_WORK INSTRUCTION_
The listing below holds a line with "pinky tip: (168, 118)" and a later line with "pinky mcp: (141, 181)". Write out those two lines and every line between them, exactly, and nothing else.

_DATASET RECORDS_
####################

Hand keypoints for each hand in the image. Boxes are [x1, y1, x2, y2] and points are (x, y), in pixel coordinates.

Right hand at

####################

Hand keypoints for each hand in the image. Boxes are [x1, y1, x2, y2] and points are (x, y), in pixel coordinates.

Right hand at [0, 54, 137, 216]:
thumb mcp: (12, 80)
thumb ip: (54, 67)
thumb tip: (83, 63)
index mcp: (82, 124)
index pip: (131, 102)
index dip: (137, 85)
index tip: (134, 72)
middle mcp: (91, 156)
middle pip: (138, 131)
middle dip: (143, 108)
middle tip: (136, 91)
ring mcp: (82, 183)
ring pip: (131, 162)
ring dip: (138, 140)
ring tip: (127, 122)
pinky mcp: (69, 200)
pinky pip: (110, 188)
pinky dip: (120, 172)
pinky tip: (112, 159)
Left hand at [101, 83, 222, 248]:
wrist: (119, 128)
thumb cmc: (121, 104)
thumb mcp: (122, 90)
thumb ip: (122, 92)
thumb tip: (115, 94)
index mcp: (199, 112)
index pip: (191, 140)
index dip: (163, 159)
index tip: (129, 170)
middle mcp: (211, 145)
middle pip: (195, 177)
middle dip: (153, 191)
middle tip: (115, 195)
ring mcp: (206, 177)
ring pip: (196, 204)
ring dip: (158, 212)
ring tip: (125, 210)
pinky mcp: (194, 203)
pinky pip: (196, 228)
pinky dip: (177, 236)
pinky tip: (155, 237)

####################

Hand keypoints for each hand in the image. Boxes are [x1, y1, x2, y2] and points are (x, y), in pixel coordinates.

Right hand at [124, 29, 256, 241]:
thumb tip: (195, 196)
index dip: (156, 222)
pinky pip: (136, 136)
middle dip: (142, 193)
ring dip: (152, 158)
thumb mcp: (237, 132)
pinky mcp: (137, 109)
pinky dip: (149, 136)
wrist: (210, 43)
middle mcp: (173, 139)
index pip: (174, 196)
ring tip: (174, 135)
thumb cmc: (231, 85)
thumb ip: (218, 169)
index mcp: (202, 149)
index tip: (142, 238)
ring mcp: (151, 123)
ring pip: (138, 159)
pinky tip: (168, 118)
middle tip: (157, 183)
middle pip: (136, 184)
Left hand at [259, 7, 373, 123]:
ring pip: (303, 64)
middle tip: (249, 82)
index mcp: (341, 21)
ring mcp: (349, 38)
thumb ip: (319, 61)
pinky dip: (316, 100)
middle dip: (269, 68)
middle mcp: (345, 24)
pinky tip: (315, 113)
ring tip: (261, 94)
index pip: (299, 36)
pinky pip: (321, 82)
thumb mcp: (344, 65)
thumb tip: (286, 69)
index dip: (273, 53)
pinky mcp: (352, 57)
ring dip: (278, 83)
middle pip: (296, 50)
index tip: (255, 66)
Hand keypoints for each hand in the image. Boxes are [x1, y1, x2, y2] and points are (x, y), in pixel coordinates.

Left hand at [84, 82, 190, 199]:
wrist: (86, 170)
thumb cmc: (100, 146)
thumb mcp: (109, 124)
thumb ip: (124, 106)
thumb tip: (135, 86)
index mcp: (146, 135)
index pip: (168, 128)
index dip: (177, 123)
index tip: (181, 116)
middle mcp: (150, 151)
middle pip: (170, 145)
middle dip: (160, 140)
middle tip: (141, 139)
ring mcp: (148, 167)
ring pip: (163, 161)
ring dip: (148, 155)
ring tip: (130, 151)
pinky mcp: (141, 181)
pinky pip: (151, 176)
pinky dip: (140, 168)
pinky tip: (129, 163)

####################

_RESPONSE BELOW_
pinky tip: (168, 118)
middle tip: (157, 183)
middle pip: (136, 184)
Left hand at [259, 7, 373, 123]:
ring pip: (303, 64)
middle tip: (249, 82)
index mcp: (341, 21)
ring mcp: (349, 38)
thumb ip: (319, 61)
pinky dip: (316, 100)
middle dip: (269, 68)
middle mcp: (345, 24)
pinky tip: (315, 113)
ring tip: (261, 94)
index pip: (299, 36)
pinky pip: (321, 82)
thumb mcp: (344, 65)
thumb tip: (286, 69)
index dip: (273, 53)
pinky mcp: (352, 57)
ring dip: (278, 83)
middle pip: (296, 50)
index tip: (255, 66)
Hand keypoints for each hand in the image. Boxes are [x1, y1, x2, y2] and points are (x, y), in pixel coordinates.

Left hand at [84, 82, 190, 199]:
wrist: (86, 170)
thumb cmc: (100, 146)
thumb mcp: (109, 124)
thumb ip: (124, 106)
thumb tip: (135, 86)
index mcp: (146, 135)
index pip: (168, 128)
index dip: (177, 123)
index tip: (181, 116)
middle mcp: (150, 151)
middle pip: (170, 145)
middle dip: (160, 140)
middle tip: (141, 139)
ring mcp: (148, 167)
ring pip: (163, 161)
ring dip: (148, 155)
ring tip: (130, 151)
pinky mcp: (141, 181)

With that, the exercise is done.